[Data entries]
········

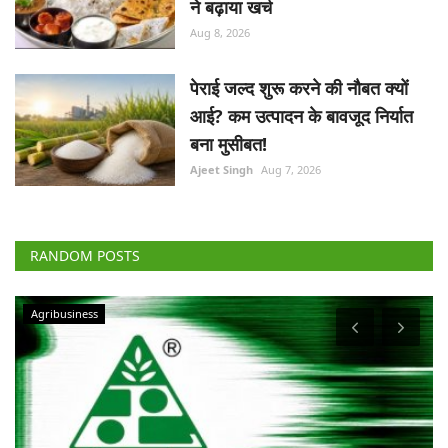
ने बढ़ाया खर्च
Aug 8, 2026
पेराई जल्द शुरू करने की नौबत क्यों
आई? कम उत्पादन के बावजूद निर्यात
बना मुसीबत!
Ajeet Singh
Aug 7, 2026
RANDOM POSTS
Agribusiness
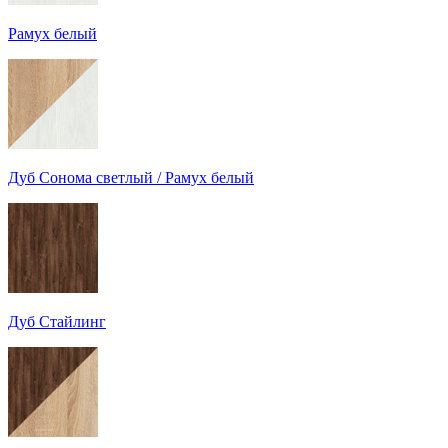
Рамух белый
Дуб Сонома светлый / Рамух белый
Дуб Стайлинг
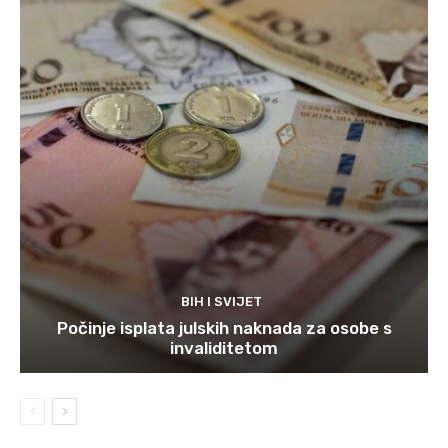
BIH I SVIJET
Počinje isplata julskih naknada za osobe s
invaliditetom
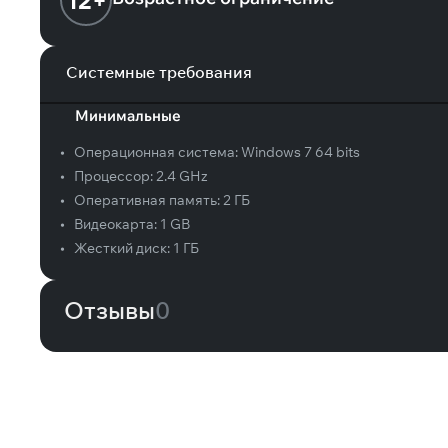
12+
Системные требования
Минимальные
•
Операционная система:
Windows 7 64 bits
•
Процессор:
2.4 GHz
•
Оперативная память:
2 ГБ
•
Видеокарта:
1 GB
•
Жесткий диск:
1 ГБ
Отзывы
0
Вам может понравиться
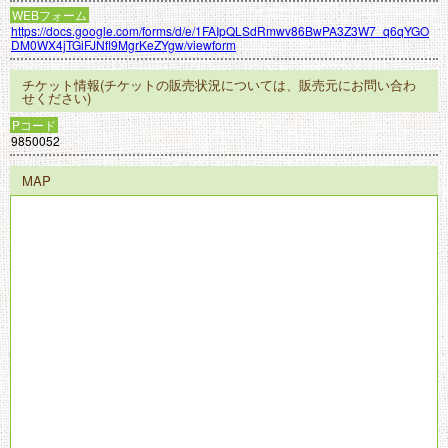
WEBフォーム
https://docs.google.com/forms/d/e/1FAIpQLSdRmwv86BwPA3Z3W7_q6qYGO
DM0WX4jTGiFJNfl9MgrKeZYgw/viewform
チケット情報(チケットの販売状況については、販売元にお問い合わ
せください)
Pコード
9850052
MAP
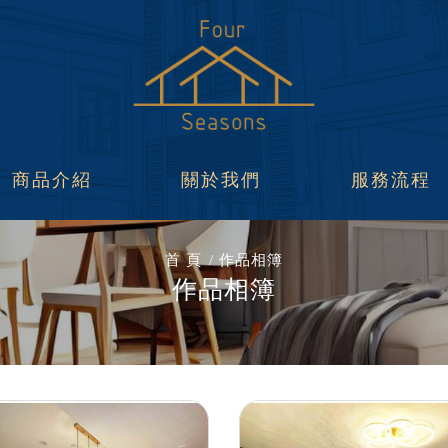
商品介紹
關於我們
服務流程
首 頁
作品相簿
作品相簿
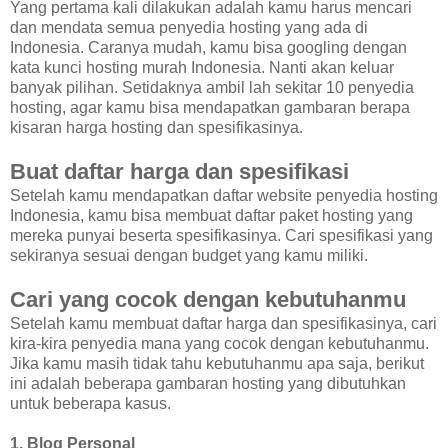
Yang pertama kali dilakukan adalah kamu harus mencari
dan mendata semua penyedia hosting yang ada di
Indonesia. Caranya mudah, kamu bisa googling dengan
kata kunci hosting murah Indonesia. Nanti akan keluar
banyak pilihan. Setidaknya ambil lah sekitar 10 penyedia
hosting, agar kamu bisa mendapatkan gambaran berapa
kisaran harga hosting dan spesifikasinya.
Buat daftar harga dan spesifikasi
Setelah kamu mendapatkan daftar website penyedia hosting
Indonesia, kamu bisa membuat daftar paket hosting yang
mereka punyai beserta spesifikasinya. Cari spesifikasi yang
sekiranya sesuai dengan budget yang kamu miliki.
Cari yang cocok dengan kebutuhanmu
Setelah kamu membuat daftar harga dan spesifikasinya, cari
kira-kira penyedia mana yang cocok dengan kebutuhanmu.
Jika kamu masih tidak tahu kebutuhanmu apa saja, berikut
ini adalah beberapa gambaran hosting yang dibutuhkan
untuk beberapa kasus.
1. Blog Personal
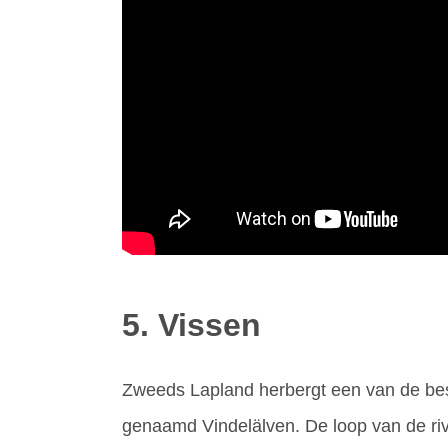
5. Vissen
Zweeds Lapland herbergt een van de bes
genaamd Vindelälven. De loop van de rivi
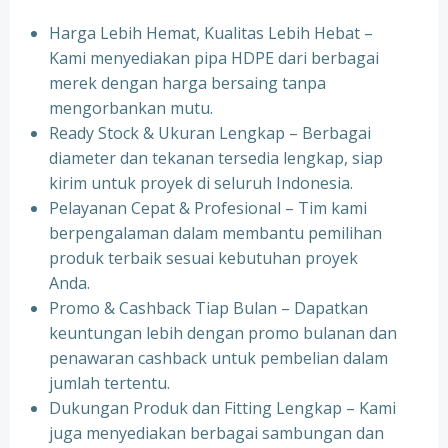
Harga Lebih Hemat, Kualitas Lebih Hebat –
Kami menyediakan pipa HDPE dari berbagai
merek dengan harga bersaing tanpa
mengorbankan mutu.
Ready Stock & Ukuran Lengkap – Berbagai
diameter dan tekanan tersedia lengkap, siap
kirim untuk proyek di seluruh Indonesia.
Pelayanan Cepat & Profesional – Tim kami
berpengalaman dalam membantu pemilihan
produk terbaik sesuai kebutuhan proyek
Anda.
Promo & Cashback Tiap Bulan – Dapatkan
keuntungan lebih dengan promo bulanan dan
penawaran cashback untuk pembelian dalam
jumlah tertentu.
Dukungan Produk dan Fitting Lengkap – Kami
juga menyediakan berbagai sambungan dan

········

* **BRIEF**: Your task is to copy every line of the entries that contains the string "untuk".

* **YOUR SOLUTION**:
untuk beberapa kasus.
kirim untuk proyek di seluruh Indonesia.
penawaran cashback untuk pembelian dalam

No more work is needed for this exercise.